Capture the moment: Talking to Nepali origin photographers based in Australia

  • January 22, 2020

Image: Group of Nepali women join hands during celebration of Teej. Prakash KC/Melbourne Photo Project, Facebook

Prativa Shrestha

“Capturing a moment” is one of the best arts a person can master. Photography may seem glamorous and lucrative, but people who are genuinely invested in photography know the real deal of getting noticed and finding clients in the initial phase.

Nepalese Voice interviewed three Nepali photographers based in Australia, Prakash KC, Jeewan Rasaili and Abhinaya Ghimire to learn about the feasibility of photography as a profession for Nepali students in Australia. They also shared some tips for aspiring photographers based in the land Down Under.

Prakash KC who has established himself as Melbourne Photo Project is a Melbourne based event photographer. KC started off his career with a humble photo studio in 2003 in Nepal. After that he went to the renowned ‘Pathshala South Asian Media Academy’ in Dhaka to study photojournalism in 2009 which boosted his career.

However, after landing in Australia in 2014, KC had to do odd jobs like any other Nepali students to pay his bills. It was difficult for him to pursue what he was passionate about. However, after covering small events here and there, KC successfully resumed his photography career. As of now, his photography career keeps him so occupied; he has a difficult time maintaining time for his family.

Student life brings a lot of struggle, especially when you must support yourself in a foreign land and you are trying to follow your dream. But according to KC, this is the time to build network and sharpen your skill. He advices, “You don’t have to start with a big project, practice at your friend’s birthday or any family events”. “Nowadays, photography is social media based, so if you share your work in social media platform you will get exposure”, he emphasizes.

Photographer/Videographer Jeewan Rashaili
Photographer/Videographer Jeewan Rashaili

Jeewan Rasaili, a freelance videographer and photographer, is a popular name among the Melbournian South Asian community. When he arrived in Australia, he already had a decade long experience of cinematography in the Nepali entertainment industry. With his experience and no restrictions towards working hours, Rasaili was able to make it through.

Talking to Nepalese Voice, Rasaili remarks upon his earlier difficulties, “photography is an expensive profession, earlier I used to struggle while purchasing new equipment”. Currently, Rasaili has his hands and calendar full juggling time between directing music videos and covering events.

Rasaili expresses, “It is extremely difficult for students to buy expensive equipment which gets updated every year”. “This profession may look easy to do, but it requires hours of post-production work which learners need to understand”, Rasaili says.

“Continuity is the key and meeting clients’ expectation plays big role”, meanwhile he reminds “you need to understand that it is an art form, so be creative. Post your photos in photography related pages, post in Instagram, you never know you might get client from there”, Rasaili advises.
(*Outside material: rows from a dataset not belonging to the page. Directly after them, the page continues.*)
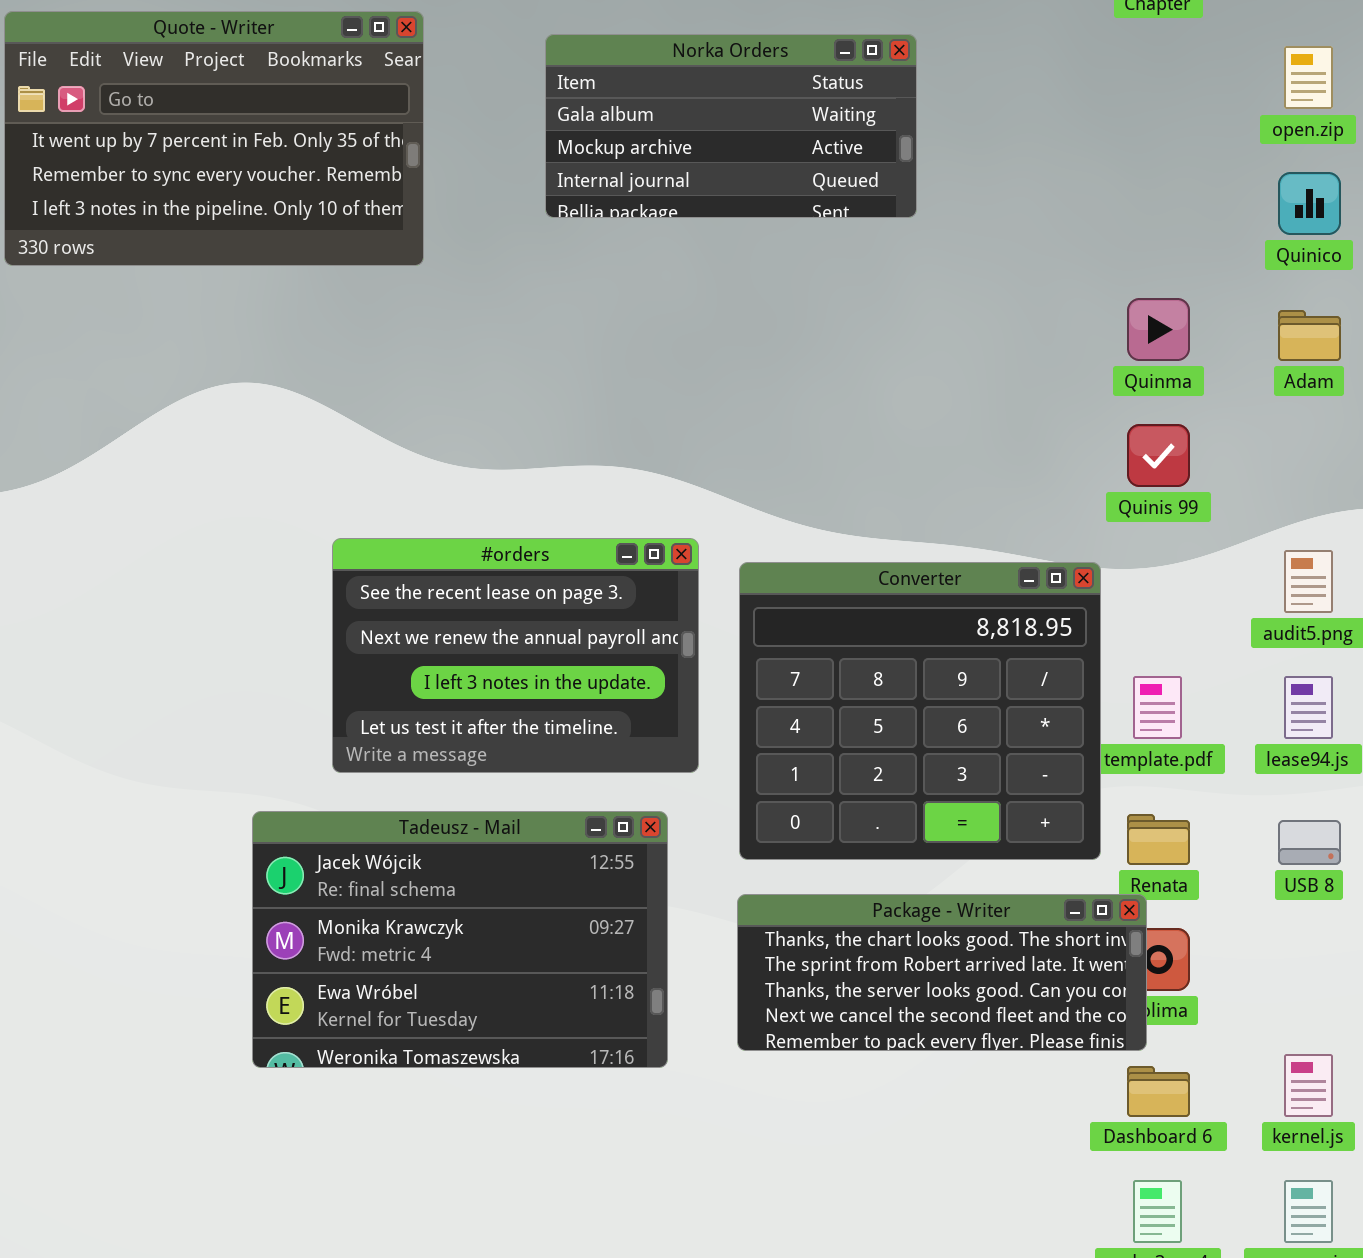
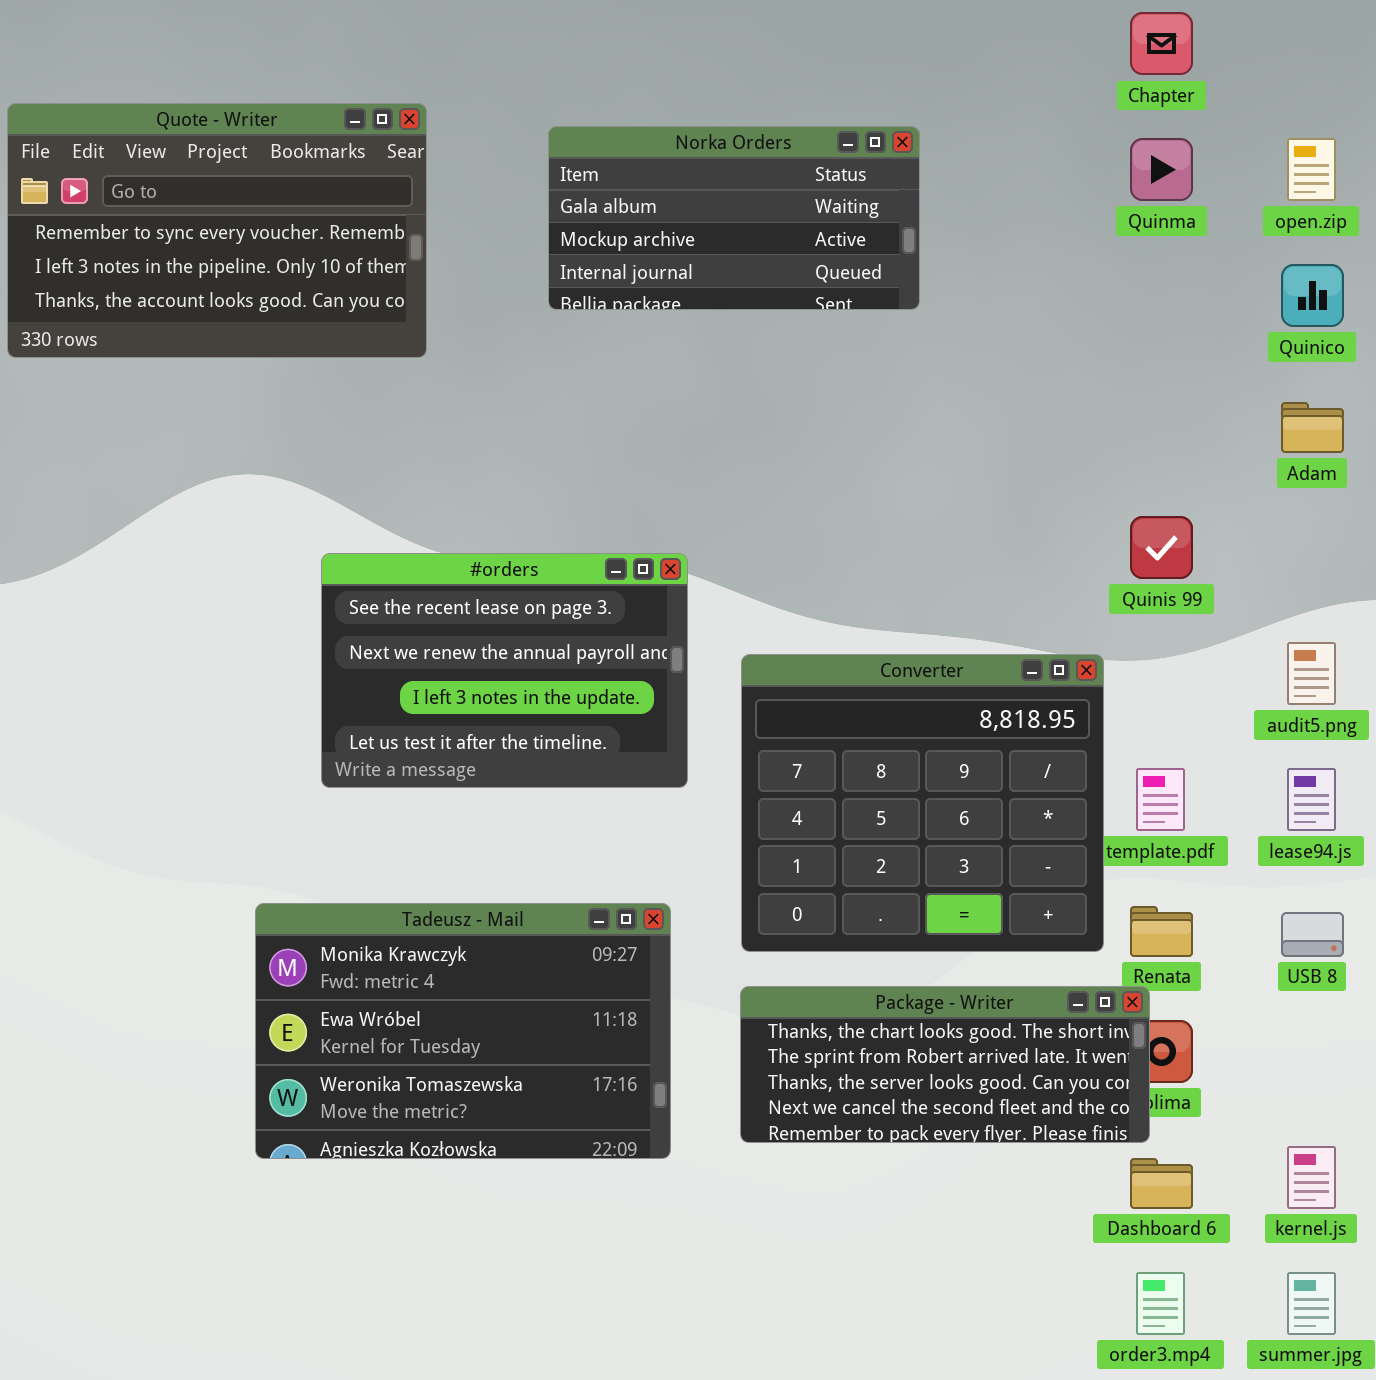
Quote - Writer: [4,11,424,266] -> [7,103,427,358], scrolled down 1 row
Quinma: [1127,298,1190,361] -> [1130,138,1193,201], moved
#orders: [332,538,699,773] -> [321,553,688,788], moved
Tadeusz - Mail: [252,811,668,1068] -> [255,903,671,1159], scrolled down 1 row

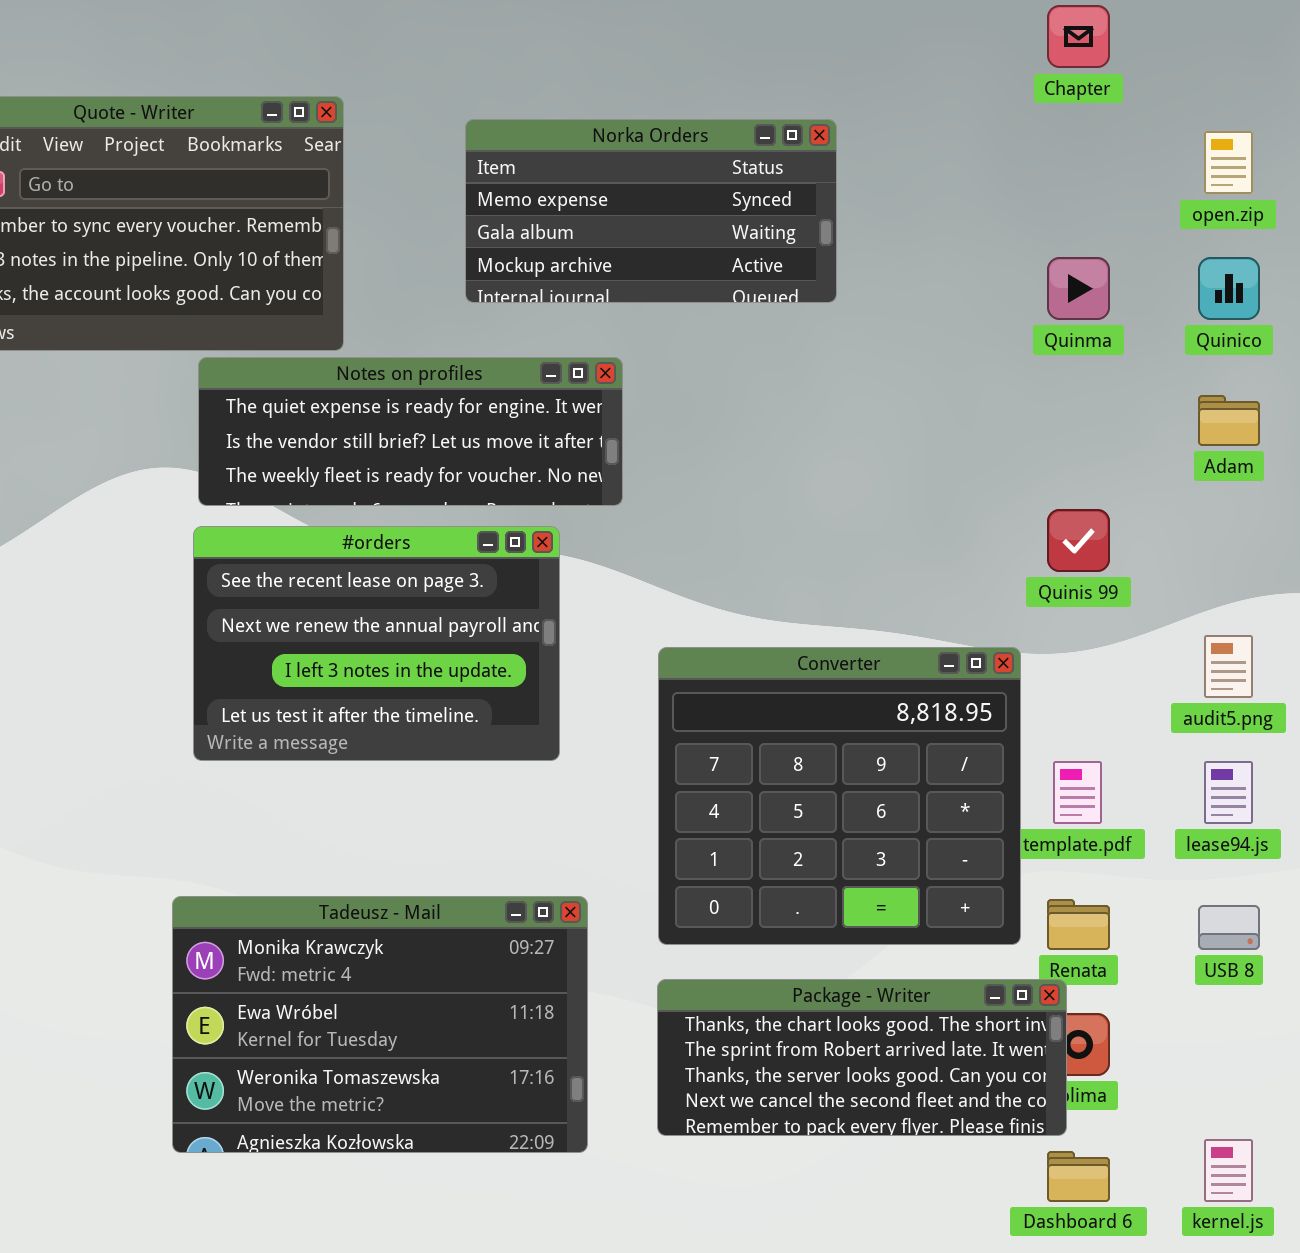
Norka Orders: [548,126,920,310] -> [465,119,837,303], scrolled up 1 row
Quinma: [1130,138,1193,201] -> [1047,257,1110,320], moved
Notes on profiles: none -> [198,357,623,506], opened
#orders: [321,553,688,788] -> [193,526,560,761], moved

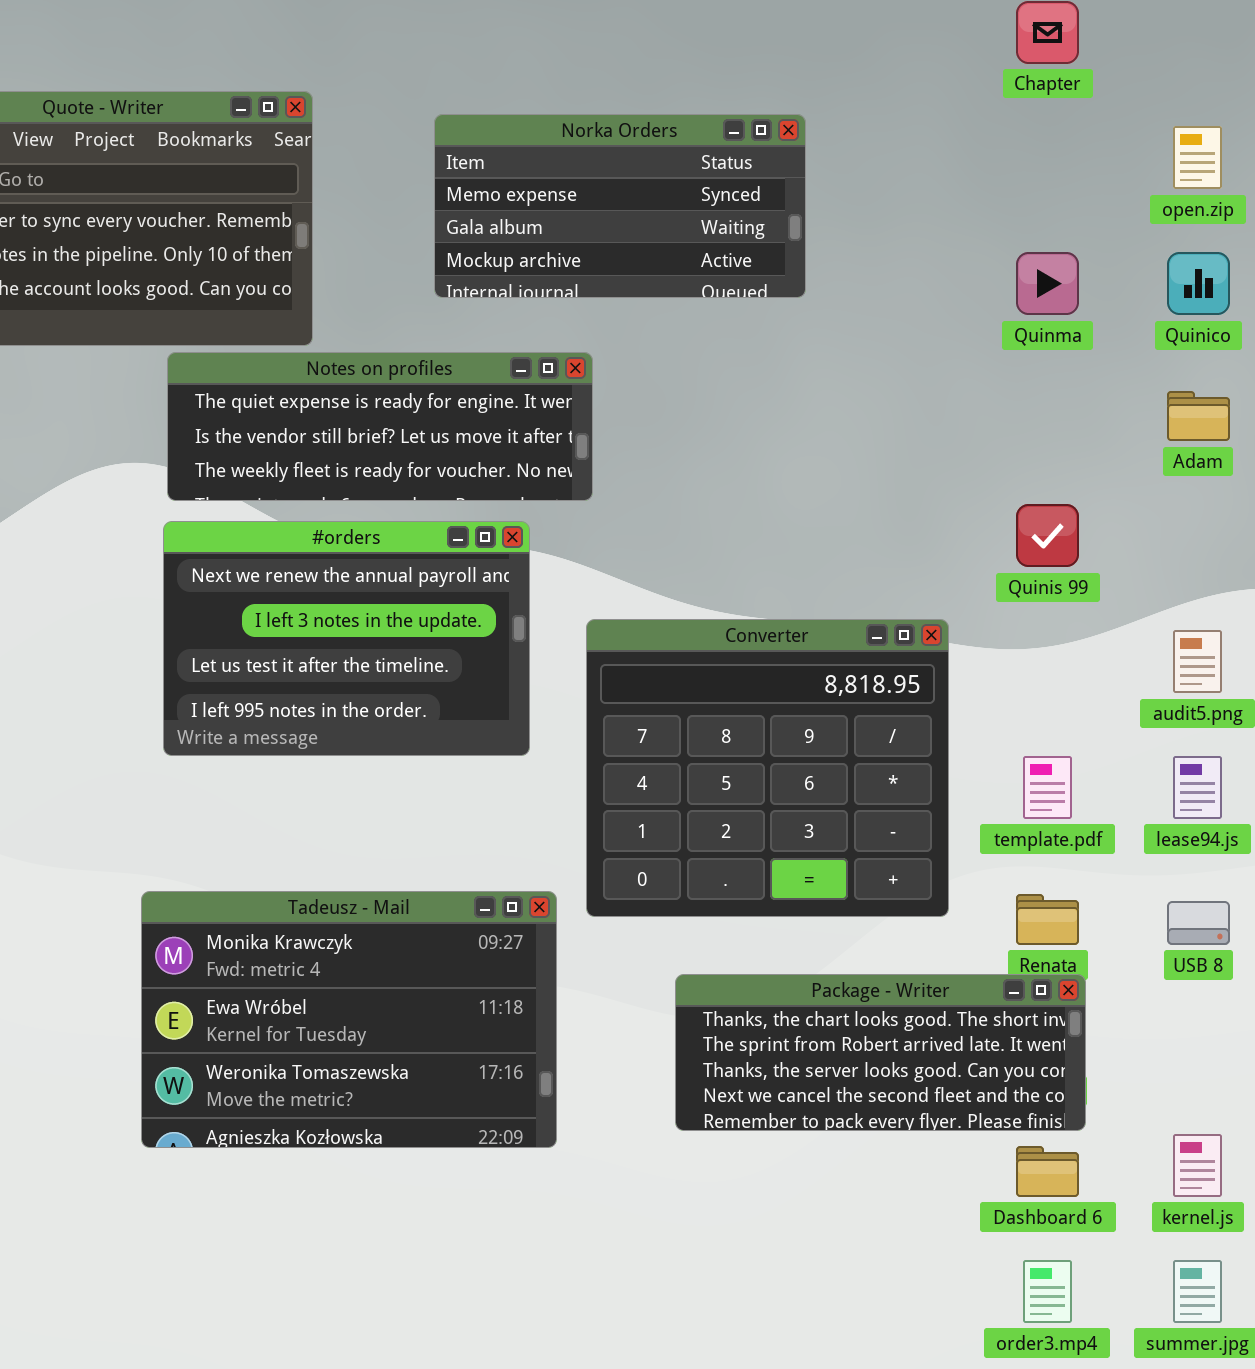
#orders: [193,526,560,761] -> [163,521,530,756], scrolled down 1 row
Converter: [658,647,1021,945] -> [586,619,949,917], moved
Package - Writer: [657,979,1067,1136] -> [675,974,1086,1131], moved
Photographer Abhinaya Ghimire
Photographer Abhinaya Ghimire

Abhinaya Ghimire, a media graduate of Kathmandu University, came to Sydney in 2017 for higher studies. Ghimire was a freelancer in Nepal, his projects included wedding photography, videography, and was also involved in photojournalism and assisted in cinematography.

His passion for photography did not fade away even after moving to a completely different country where he had little to no network of people. He struggled to pay his fees and bills, but he invested his time in looking for freelancing projects by developing networks in Sydney. Ultimately, he started to find projects in night clubs, cruise, and different events as well.
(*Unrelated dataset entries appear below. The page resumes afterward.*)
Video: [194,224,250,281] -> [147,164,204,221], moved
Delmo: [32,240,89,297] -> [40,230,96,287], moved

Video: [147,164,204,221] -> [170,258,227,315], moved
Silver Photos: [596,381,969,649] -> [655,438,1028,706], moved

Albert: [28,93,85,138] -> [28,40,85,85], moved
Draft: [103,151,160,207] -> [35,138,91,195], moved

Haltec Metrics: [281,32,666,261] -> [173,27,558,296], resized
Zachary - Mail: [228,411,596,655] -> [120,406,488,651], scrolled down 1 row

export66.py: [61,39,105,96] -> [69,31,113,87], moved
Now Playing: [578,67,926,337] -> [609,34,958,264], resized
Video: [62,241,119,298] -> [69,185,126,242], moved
However, according to Ghimire, photography alone cannot pay his bills. Ghimire emphasizes, “Photography is my priority, I have to polish my skills, otherwise I will lag in the competitive market”. He adds, “Despite the entire struggle, this is what I love to do, and I know, the work I am doing at present will build my portfolio.”

With an increased number of concerts, family events and social events being organised within the Nepali community, it has fostered a greater scope for Nepali photographers.

Rasaili, KC and Ghimire had a uniform voice on not limiting the client base. Australia is a multicultural country with unlimited opportunities to explore with. Therefore, going multicultural certainly expands your horizon.

There is a high competition among Nepali photographers in Australia. Nevertheless, it would be quite impressive if Nepali photographers prove to be a competition in Australian market with your talent.